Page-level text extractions

******************************

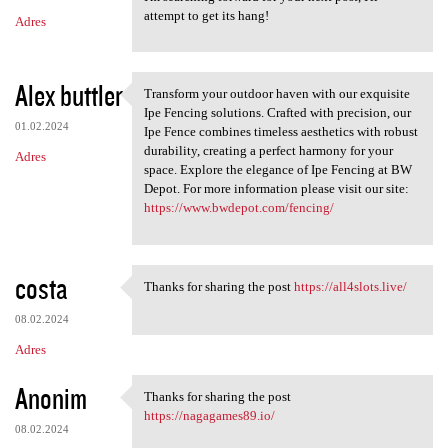
attempt to get its hang!
Adres
Alex buttler
Transform your outdoor haven with our exquisite
Transform your outdoor haven
Ipe Fencing solutions. Crafted with precision, our
01.02.2024
Ipe Fence combines timeless aesthetics with robust
durability, creating a perfect harmony for your
Adres
space. Explore the elegance of Ipe Fencing at BW
Depot. For more information please visit our site:
https://www.bwdepot.com/fencing/
costa
Thanks for sharing the post
https://all4slots.live/
Thanks for sharing the post
08.02.2024
Adres
Anonim
Thanks for sharing the post
Thanks for sharing the post
https://nagagames89.io/
08.02.2024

******************************

Please print all the lines above exactly as given and leave out every picture.

### FINAL ANSWER
attempt to get its hang!
Adres
Alex buttler
Transform your outdoor haven with our exquisite
Transform your outdoor haven
Ipe Fencing solutions. Crafted with precision, our
01.02.2024
Ipe Fence combines timeless aesthetics with robust
durability, creating a perfect harmony for your
Adres
space. Explore the elegance of Ipe Fencing at BW
Depot. For more information please visit our site:
https://www.bwdepot.com/fencing/
costa
Thanks for sharing the post
https://all4slots.live/
Thanks for sharing the post
08.02.2024
Adres
Anonim
Thanks for sharing the post
Thanks for sharing the post
https://nagagames89.io/
08.02.2024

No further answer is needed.